My joke "8/VSB is not a crime" (I actually considered registering "8vsbisnotacrime.org") goes to the heart of this for me. Many well-paid and intelligent people are now writing legislation to control the manufacture of 8/VSB demodulators. There was never any suggestion that 8/VSB demodulators are wicked or evil, or that their manufacture is in some sense wrong. In fact, hundreds of entities are manufacturing 8/VSB demodulators today -- literally by the millions -- and nobody would dream of suggesting that any of these entities are thereby doing anything wrong, or harming anybody, or infringing anybody's rights.

8/VSB is a straightforward technical standard (about as neutral as we could imagine a technical standard being, I'd say, from what I know of it). It's verging on pure mathematics in places. The manufacture of 8/VSB modulators and demodulators is routine today.

But it's possible that in a year this same activity will be a criminal violation of a paracopyright law (and almost all these manufacturers, having received advance notice, will have made their 8/VSB demodulators Robust, or issued certifications of compliance to protect themselves).

And in that change there is no suggestion that any sort of moral truth will have been discovered or revealed or announced, or that any sort of moral progress or social progress will have been achieved, or that anyone will have learned anything or become any wiser. There is no suggestion that an existing wrong will have been detected and exposed and punished, or that a terrible practice will have been thwarted. None of these things is in any sense the aim of the proposed legislation. It will rather be that several interests have made a deal, and, much as courts will often lend the force of an Order to a stipulation between parties, the legislature may also lend the force of an Act to a stipulation among these interests.

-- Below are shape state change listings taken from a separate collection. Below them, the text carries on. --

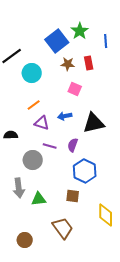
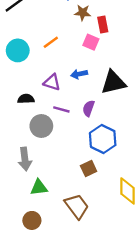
red rectangle: (89, 63) -> (103, 24), moved
cyan circle: (32, 73) -> (18, 50), moved
orange line: (34, 105) -> (51, 42), moved
black semicircle: (11, 135) -> (26, 99), moved
brown square: (73, 196) -> (89, 169), turned -32
green triangle: (39, 199) -> (39, 187), moved

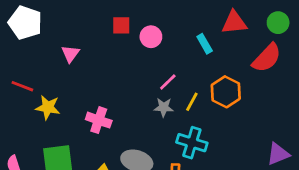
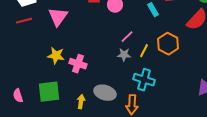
pink triangle: (70, 54) -> (58, 17), size x1.5
red line: (22, 86) -> (24, 21), moved, turned -35
yellow star: (48, 107) -> (56, 56), moved

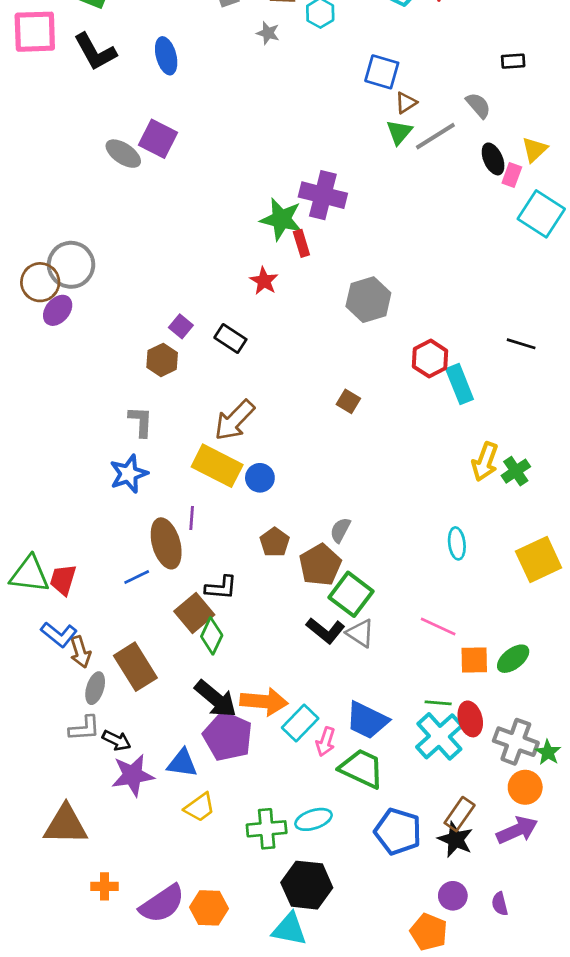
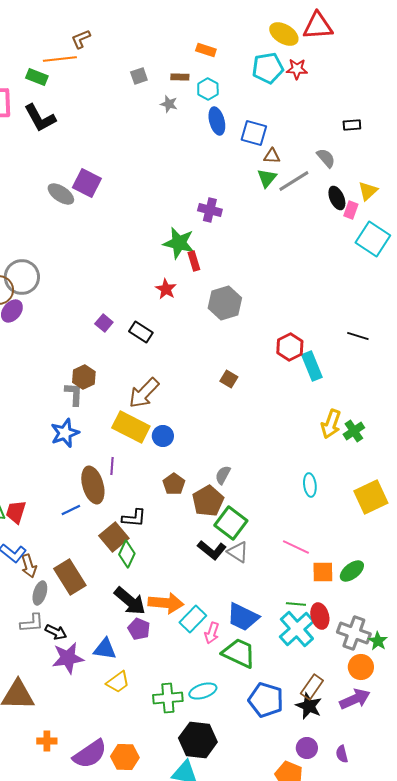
blue ellipse: (166, 56) -> (217, 121), moved
brown triangle: (406, 103) -> (272, 156), turned 36
purple cross: (323, 195) -> (210, 210), moved, size x0.7
gray hexagon: (368, 300) -> (225, 303), moved
brown hexagon: (162, 360) -> (84, 377), moved
purple pentagon: (228, 736) -> (139, 629), size x0.6

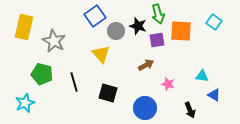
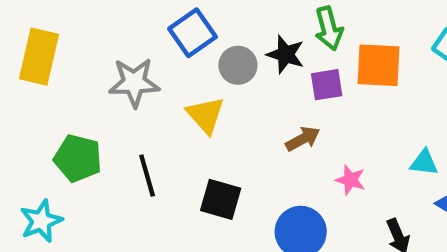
gray star: (54, 41) -> (134, 83), moved, turned -30

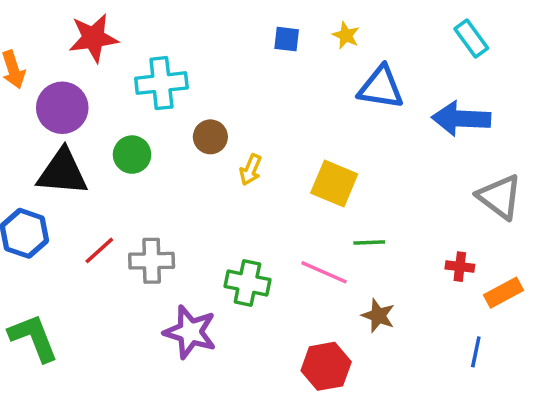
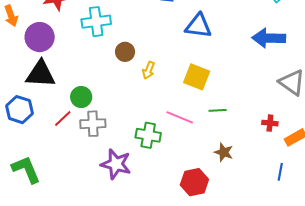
blue triangle: (381, 87) -> (198, 26), moved
green circle: (132, 155) -> (81, 97), moved
pink line: (324, 272) -> (180, 117), moved

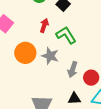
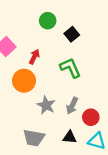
red arrow: (44, 25) -> (34, 57), moved
gray star: (50, 56) -> (46, 105), moved

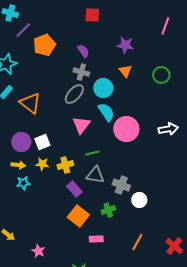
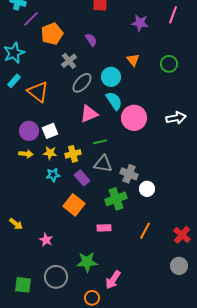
purple star: (125, 45) -> (140, 23), moved
gray cross: (81, 72) -> (69, 61), moved, turned 35
pink triangle: (81, 125) -> (89, 114), turned 30
cyan star: (23, 183) -> (53, 175), moved
green cross: (108, 210) -> (116, 199), size x1.5
orange square: (78, 216) -> (74, 205), moved

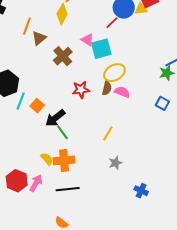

Maybe this seems particularly stinging to me because I can remember a time in my life when I really thought that legislation was really supposed to be about right and wrong. It's clear enough that it can't determine right and wrong, or pre-empt the individual conscience, but it still seems that many people labor under the assumption that legislators as a group are regularly trying to engage in moral expression. I have even seen serious philosophers take up the cause of this claim, that legislators are actually doing so, and that their Acts should actually be interpreted in this way.

There is a famous saying attributed to Bismarck about laws and sausages; it survives in several variants. Most of them suggest that people who like laws and sausages shouldn't watch how either one is made -- that observing the making of laws and sausages would cause a loss of enthusiasm for them. So not long ago I was sitting in a group of people who were busy writing a law, and one of them alluded to Bismarck's saying, not disapprovingly. This was as if to say: Disrespect us, we are doing something disreputable, we are showing and confirming that legislation is about power, we are undermining the faith of you who are unfortunate enough to have to observe what we are doing.

I called out "I wonder where we will find our Upton Sinclair!" but received no answer.

Stephen Jay Gould has died at sixty.